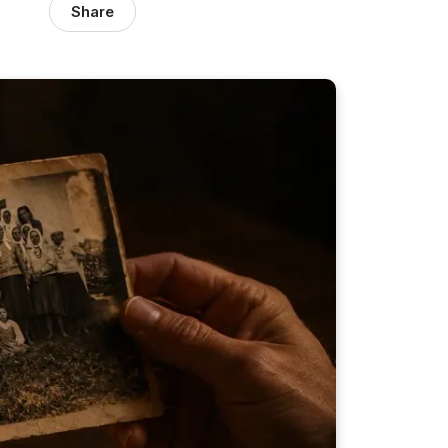
Share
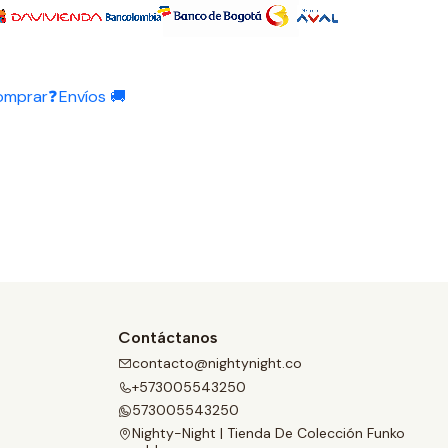
omprar❓
Envíos 🚚
Contáctanos
contacto@nightynight.co
+573005543250
573005543250
Nighty-Night | Tienda De Colección Funko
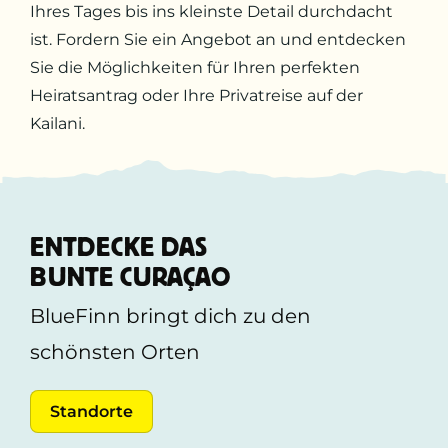
Ihres Tages bis ins kleinste Detail durchdacht
ist. Fordern Sie ein Angebot an und entdecken
Sie die Möglichkeiten für Ihren perfekten
Heiratsantrag oder Ihre Privatreise auf der
Kailani.
ENTDECKE DAS
BUNTE CURAÇAO
BlueFinn bringt dich zu den
schönsten Orten
Standorte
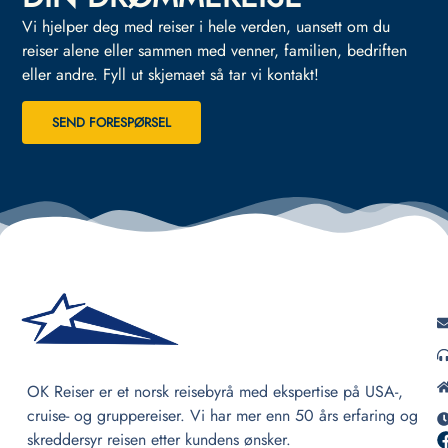
Vi hjelper deg med reiser i hele verden, uansett om du
reiser alene eller sammen med venner, familien, bedriften
eller andre.
Fyll ut skjemaet så tar vi kontakt!
SEND FORESPØRSEL
OK Reiser er et norsk reisebyrå med ekspertise på USA-,
cruise- og gruppereiser. Vi har mer enn 50 års erfaring og
skreddersyr reisen etter kundens ønsker.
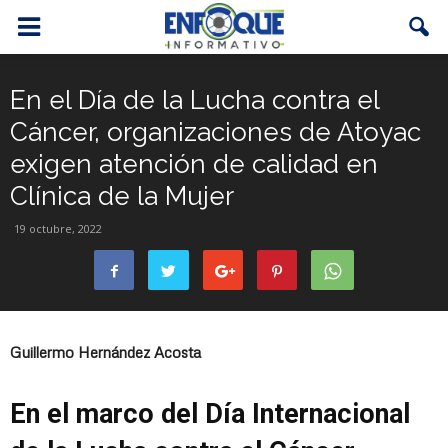
En el Día de la Lucha contra el
Cáncer, organizaciones de Atoyac
exigen atención de calidad en
Clínica de la Mujer
19 octubre, 2022
Guillermo Hernández Acosta
En el marco del Día Internacional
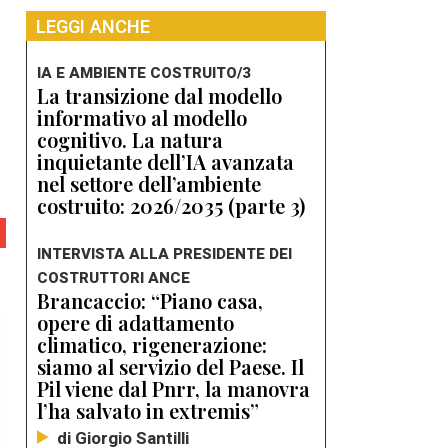
LEGGI ANCHE
IA E AMBIENTE COSTRUITO/3
La transizione dal modello
informativo al modello
cognitivo. La natura
inquietante dell’IA avanzata
nel settore dell’ambiente
costruito: 2026/2035 (parte 3)
INTERVISTA ALLA PRESIDENTE DEI
COSTRUTTORI ANCE
Brancaccio: “Piano casa,
opere di adattamento
climatico, rigenerazione:
siamo al servizio del Paese. Il
Pil viene dal Pnrr, la manovra
l’ha salvato in extremis”
di Giorgio Santilli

^^^^^^^^

# [Task to complete]
In the listing above, find the lines holding the word "modello" and copy them.

# [Answer to this problem]
La transizione dal modello
informativo al modello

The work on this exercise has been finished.